## Okuma parçası
↓
Ermeni Ayaklanmasının ciddiyeti ve boyutu yeterince anlaşılmadı ve gereği gibi değerlendirilemedi. Bunun nedeni belki Van bölgesinde çarpışan Alman’ın olmamasıydı. Türk Kafkas Ordusu’nda bulunan az sayıda Alman’ın içinde de benden başka genel durumu değerlendirecek ve Ermeni Ayaklanması’nın Türkleri ne denli zora soktuğunu görecek görevde Alman yoktu.

Doğu’daki halk, birlikler geri çekilirken onlarla birlikte geri bölgelere kaçarlar. Çünkü kazanan tarafın bütün hıncını savunmasız insanlardan alacağını bilirler. Bayazıt’taki vahşet nedeniyle şimdi buradaki Türk Halkı da geri bölgelere gitmeye başladı. Sayıları kısa sürede yüzbinleri buldu. Geride kalanlar Rusların ve Ermenilerin kötü muamelelerine maruz kaldılar ve katledildiler.

Ayaklanma yayıldı ve Ruslarla yapılan yukarıda sözünü ettiğim anlaşmaya uygun olarak gerçekleşti. Devamlı olarak telgraf hatlarını tahrip eden Ermenilere rastlanıyordu. Neden yaptıkları sorulduğunda Ruslar tarafından kışkırtıldıklarını söylüyorlardı. Ermeniler, Rusların taarruz edeceklerinin tahmin edildiği yerlerde cephe gerisindeki köylerde ayaklanıyorlardı.

Mayıs ve Haziran aylarında Erzurum’un kuzeydoğusundaki Türk Kafkas Ordusu’nda ciddi bir kritik durum meydana geldi. Ordu, takviye birliği bekleyecek durumda değildi, çünkü İmparatorluğun elinde ne varsa çok daha önemli Çanakkale Cephesi’ne gönderilmişti. O nedenle Ermenilerin çıkardığı karışıklıklar korkunç bir tehlike haline gelmişti. Bu zor durum karşısında cepheye Jandarma birlikleri gönderilmişti. Şimdi Ordu’nun geri bölgesinde birkaç acemi eğitim merkezinden başka hiçbir şey kalmamıştı. Bu birlikler ise böyle genel bir ayaklanmaya karşı çok yetersizdi. Türk birliklerinin güçlü olduğu yerlerdeki Ermeniler sadakat gösterecekleri güvencesi veriyorlar, Rus Taarruzu’nun beklendiği yerlerde ise cephe gerisindeki köylerde silahlar patlamaya başlıyordu.
↑
## Veriler
↓
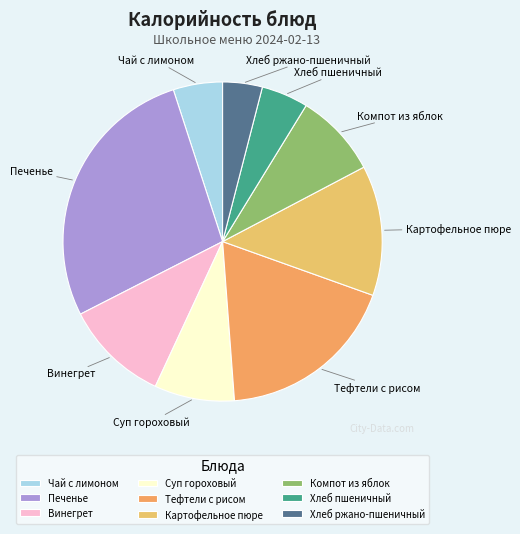

Is it true that Хлеб пшеничный is 18% of the pie?

False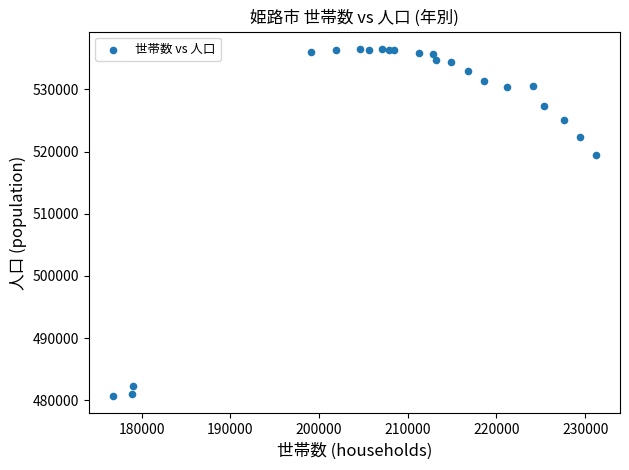

What Y value in the scatter plot is closest to 508593?

519390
↑
## Çalışma talimatı
Okuma parçasına göre telgraf hatlarını tahrip eden Ermeniler, bunu neden yaptıkları sorulduğunda ne söylüyordu, yazın.

## Cevap
Ruslar tarafından kışkırtıldıklarını söylüyorlardı.